- WHAT IS REQUIRED -
Only the text of the records, copied exactly, is wanted; no pictures.

- DATASET -
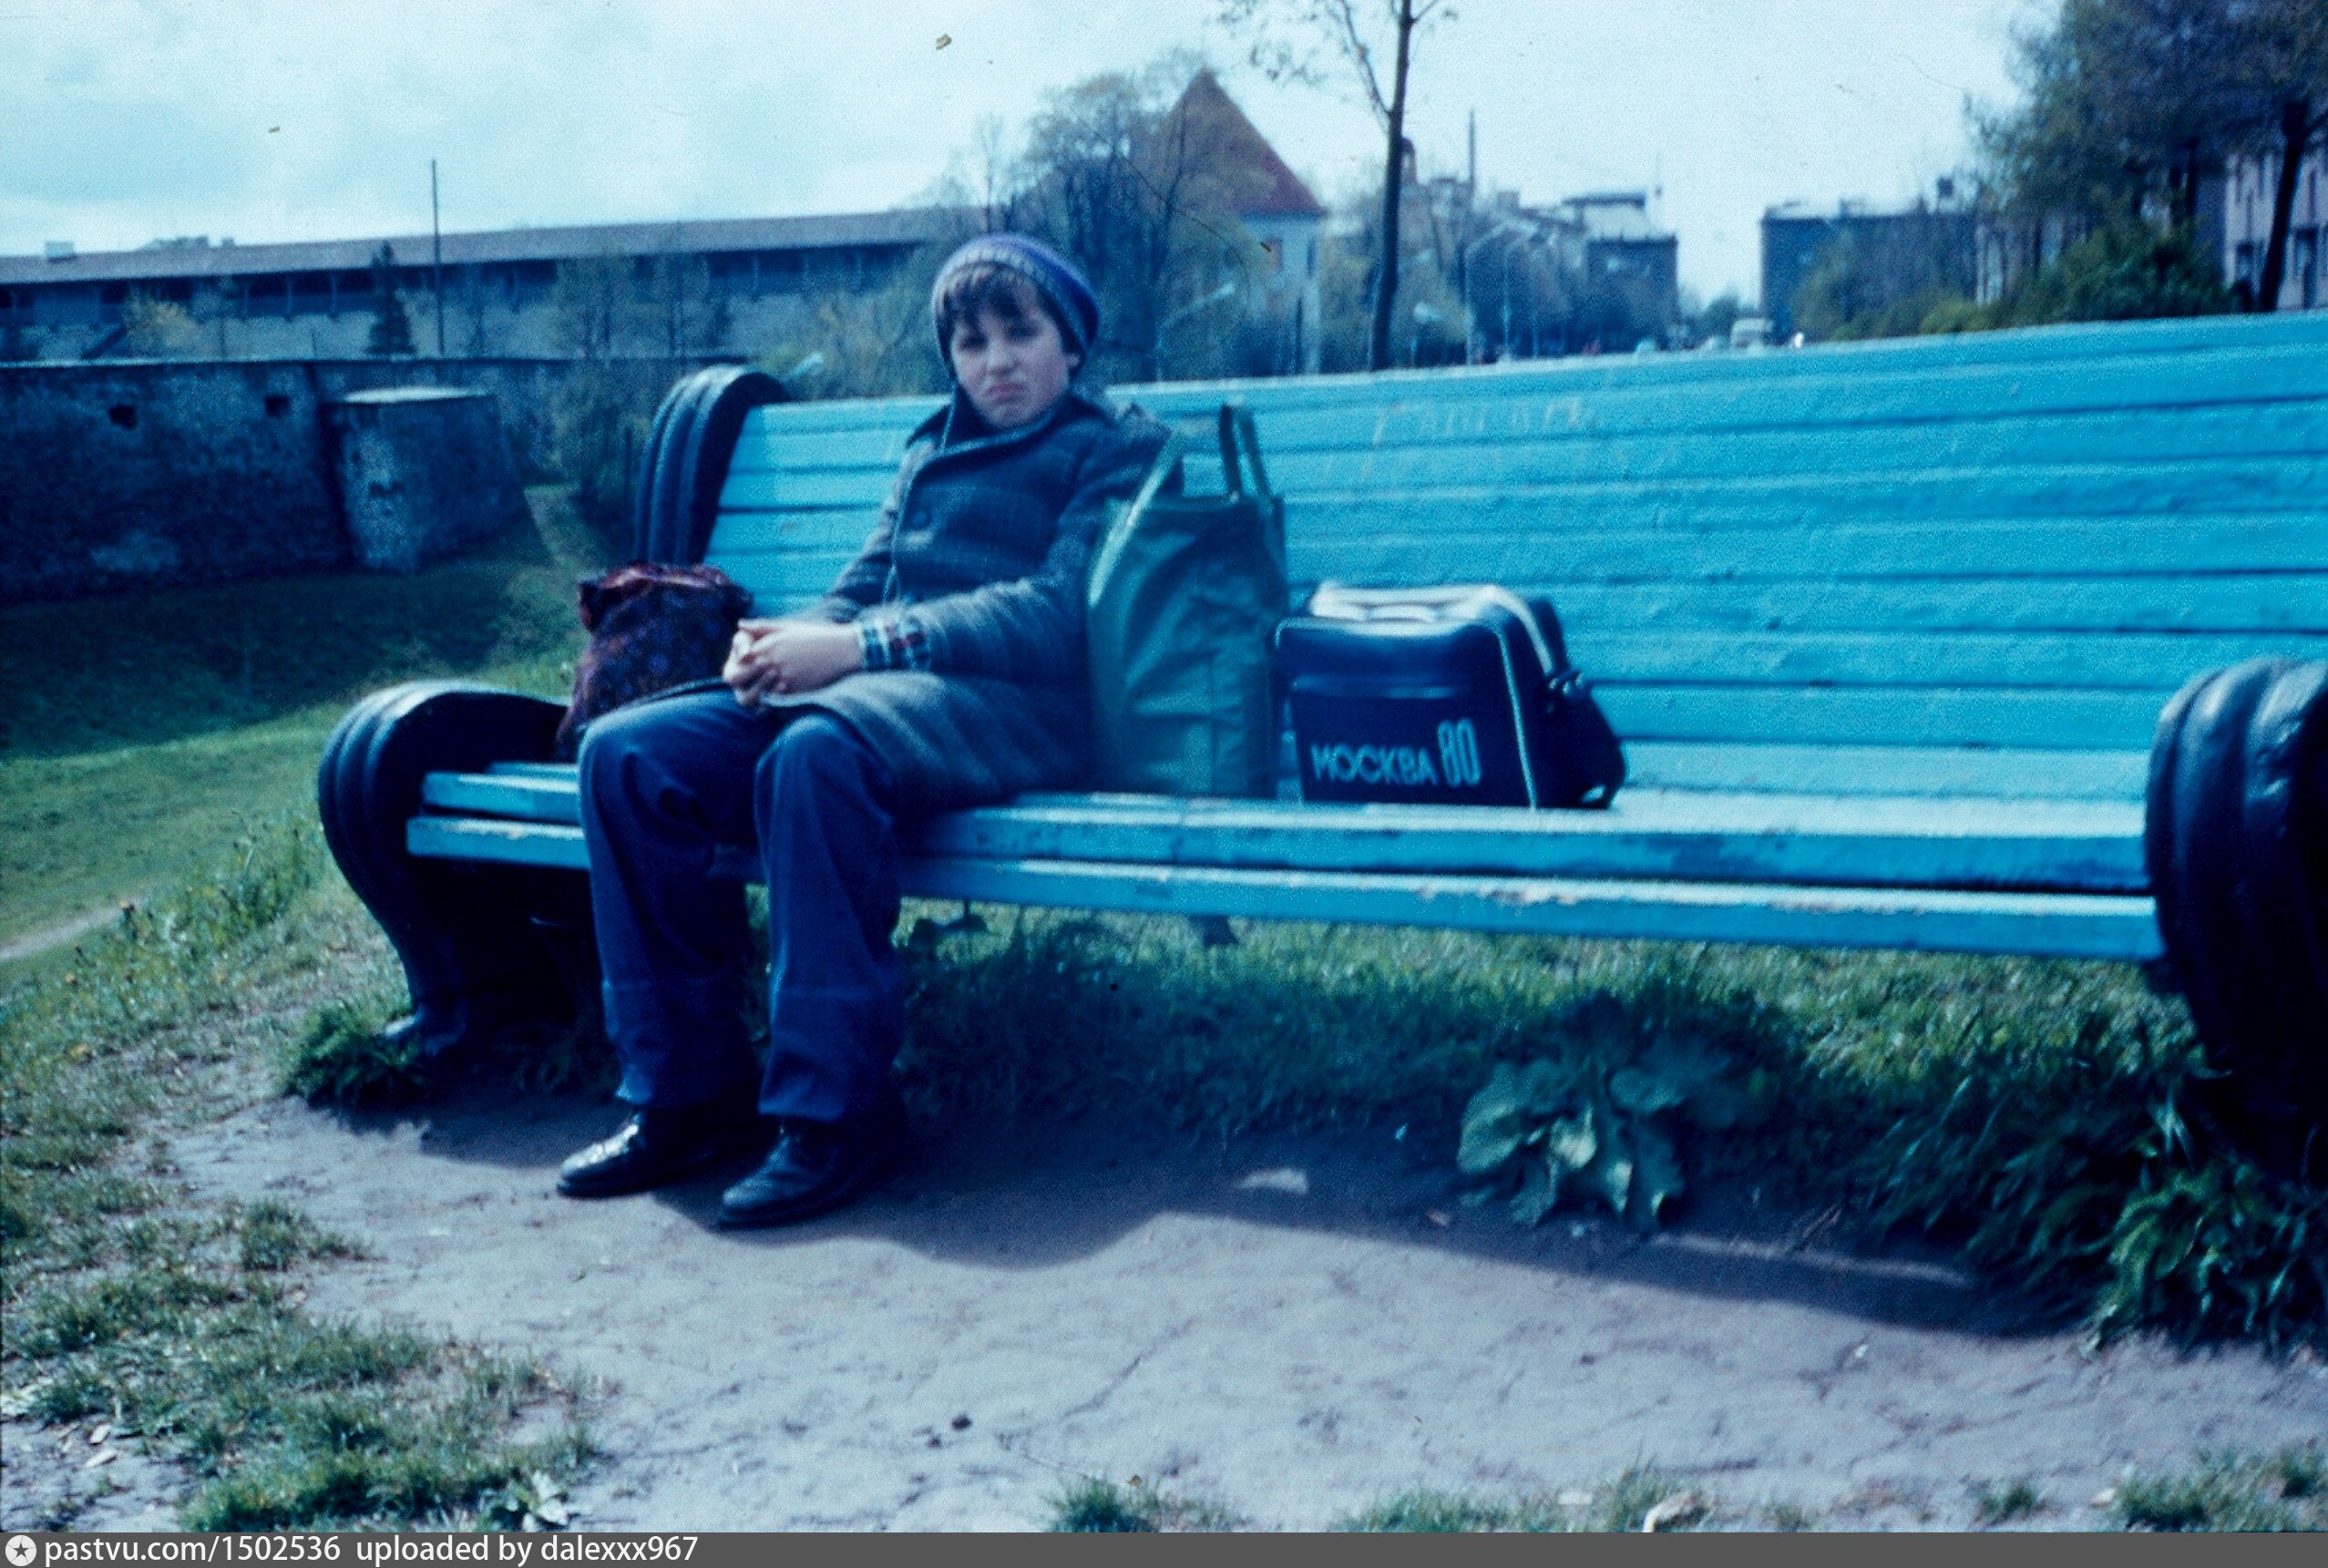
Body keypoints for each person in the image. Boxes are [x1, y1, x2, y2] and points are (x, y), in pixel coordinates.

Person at [557, 235, 1169, 1227]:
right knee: (626, 754)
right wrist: (776, 645)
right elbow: (867, 578)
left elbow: (1058, 612)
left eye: (1020, 333)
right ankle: (689, 1093)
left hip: (1017, 704)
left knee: (815, 752)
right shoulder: (930, 447)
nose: (996, 362)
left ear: (1071, 344)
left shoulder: (1114, 446)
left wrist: (859, 647)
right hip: (887, 692)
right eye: (971, 342)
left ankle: (838, 1113)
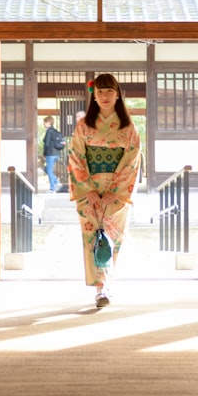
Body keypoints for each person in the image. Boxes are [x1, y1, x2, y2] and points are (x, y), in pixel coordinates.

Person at [67, 74, 141, 308]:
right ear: (94, 96)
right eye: (99, 92)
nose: (104, 96)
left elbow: (132, 161)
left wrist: (116, 191)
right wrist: (86, 188)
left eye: (109, 91)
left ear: (117, 94)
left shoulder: (128, 128)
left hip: (116, 192)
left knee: (112, 238)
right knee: (91, 237)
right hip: (88, 190)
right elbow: (76, 157)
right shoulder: (84, 126)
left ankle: (105, 285)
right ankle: (100, 288)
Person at [42, 116, 65, 192]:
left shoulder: (49, 131)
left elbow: (47, 144)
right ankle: (56, 183)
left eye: (44, 122)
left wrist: (44, 154)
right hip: (57, 153)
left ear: (48, 122)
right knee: (47, 169)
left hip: (50, 154)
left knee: (49, 170)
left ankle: (52, 188)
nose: (43, 124)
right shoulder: (55, 131)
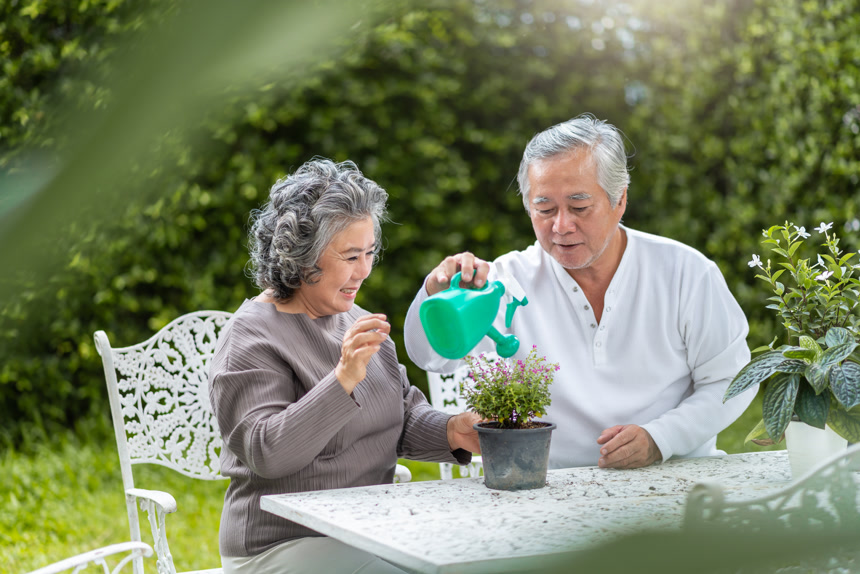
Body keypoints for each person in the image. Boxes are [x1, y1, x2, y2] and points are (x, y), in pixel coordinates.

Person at [404, 114, 757, 470]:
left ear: (619, 200)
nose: (561, 226)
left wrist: (661, 439)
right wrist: (436, 295)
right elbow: (432, 358)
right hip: (542, 492)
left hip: (675, 484)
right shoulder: (503, 283)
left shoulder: (686, 273)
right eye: (544, 209)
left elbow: (733, 381)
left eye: (579, 207)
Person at [209, 158, 480, 574]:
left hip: (365, 534)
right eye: (351, 255)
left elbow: (399, 415)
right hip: (281, 545)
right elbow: (268, 452)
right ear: (301, 256)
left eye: (370, 252)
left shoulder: (357, 322)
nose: (365, 270)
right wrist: (342, 380)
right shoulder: (251, 337)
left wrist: (451, 430)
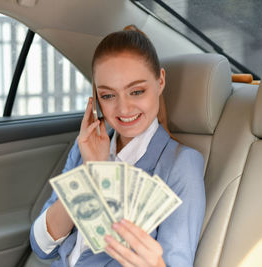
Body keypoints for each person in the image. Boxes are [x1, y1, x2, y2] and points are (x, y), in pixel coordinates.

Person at [30, 25, 205, 267]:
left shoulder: (180, 164)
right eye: (108, 96)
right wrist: (90, 175)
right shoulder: (87, 147)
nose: (123, 109)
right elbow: (41, 246)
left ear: (161, 81)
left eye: (136, 91)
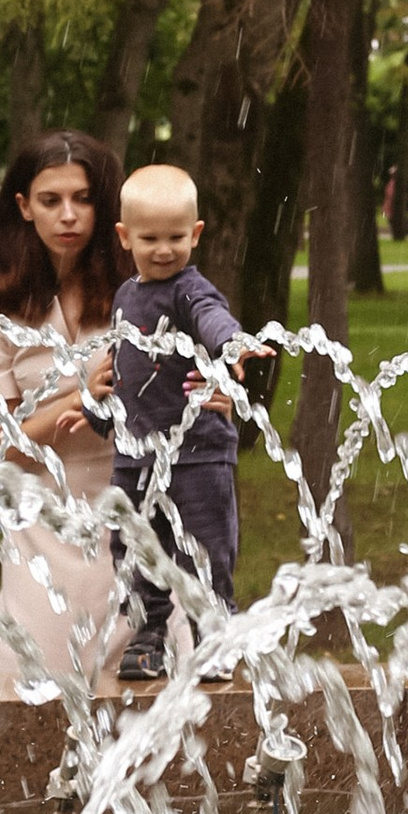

- ANSWER TO THIS PROBLEM -
Body keypoints for each person in the image. Boxes are [x1, y1, x2, y2] and points are (x, y), in pixel coordinates.

Person at [557, 235, 1169, 1227]:
right knee: (626, 754)
right wrist: (776, 645)
right elbow: (867, 578)
left elbow: (1058, 612)
left eye: (1020, 333)
right ankle: (689, 1093)
left hip: (1017, 704)
left knee: (815, 752)
right shoulder: (930, 447)
nose: (996, 362)
left ear: (1071, 344)
left shoulder: (1114, 446)
left wrist: (859, 647)
right hip: (887, 692)
right eye: (971, 342)
left ankle: (838, 1113)
Body keypoints for each person in the image. Boxes are [x1, y1, x2, y2] and points are (x, y), in pixel coordinates.

Person at [67, 74, 141, 308]:
right ear: (94, 96)
right eye: (99, 92)
nose: (104, 96)
left elbow: (132, 161)
left wrist: (116, 191)
right wrist: (86, 188)
left eye: (109, 91)
left ear: (117, 94)
left shoulder: (128, 128)
left hip: (116, 192)
left knee: (112, 238)
right knee: (91, 237)
right hip: (88, 190)
right elbow: (76, 157)
right shoulder: (84, 126)
left ankle: (105, 285)
right ankle: (100, 288)
Person at [42, 116, 65, 192]:
left shoulder: (49, 131)
left elbow: (47, 144)
right ankle: (56, 183)
left eye: (44, 122)
left wrist: (44, 154)
right hip: (57, 153)
left ear: (48, 122)
right knee: (47, 169)
left hip: (50, 154)
left knee: (49, 170)
left ankle: (52, 188)
nose: (43, 124)
right shoulder: (55, 131)
Body keypoints for each person in the image. Boxes are [x1, y1, x2, y2] and points are (x, y), in pixel coordinates.

Person at [404, 114, 757, 470]:
left ear: (619, 200)
nose: (561, 226)
left wrist: (661, 439)
right wrist: (436, 295)
right elbow: (432, 358)
right hip: (542, 492)
left hip: (675, 484)
right shoulder: (503, 283)
left shoulder: (686, 273)
right eye: (544, 209)
left elbow: (733, 381)
left eye: (579, 207)
Person at [209, 158, 480, 574]:
left hip: (365, 534)
right eye: (351, 255)
left elbow: (399, 415)
right hip: (281, 545)
right elbow: (268, 452)
right ear: (301, 256)
left eye: (370, 252)
left shoulder: (357, 322)
nose: (365, 270)
right wrist: (342, 380)
right shoulder: (251, 337)
left wrist: (451, 430)
Body keypoints for each person in the image. Boxes are [x1, y1, x2, y2] and points are (x, y), in pixel coordinates.

Person at [30, 25, 205, 267]:
left shoulder: (180, 164)
right eye: (108, 96)
right wrist: (90, 175)
right shoulder: (87, 147)
nose: (123, 109)
right elbow: (41, 246)
left ear: (161, 81)
left eye: (136, 91)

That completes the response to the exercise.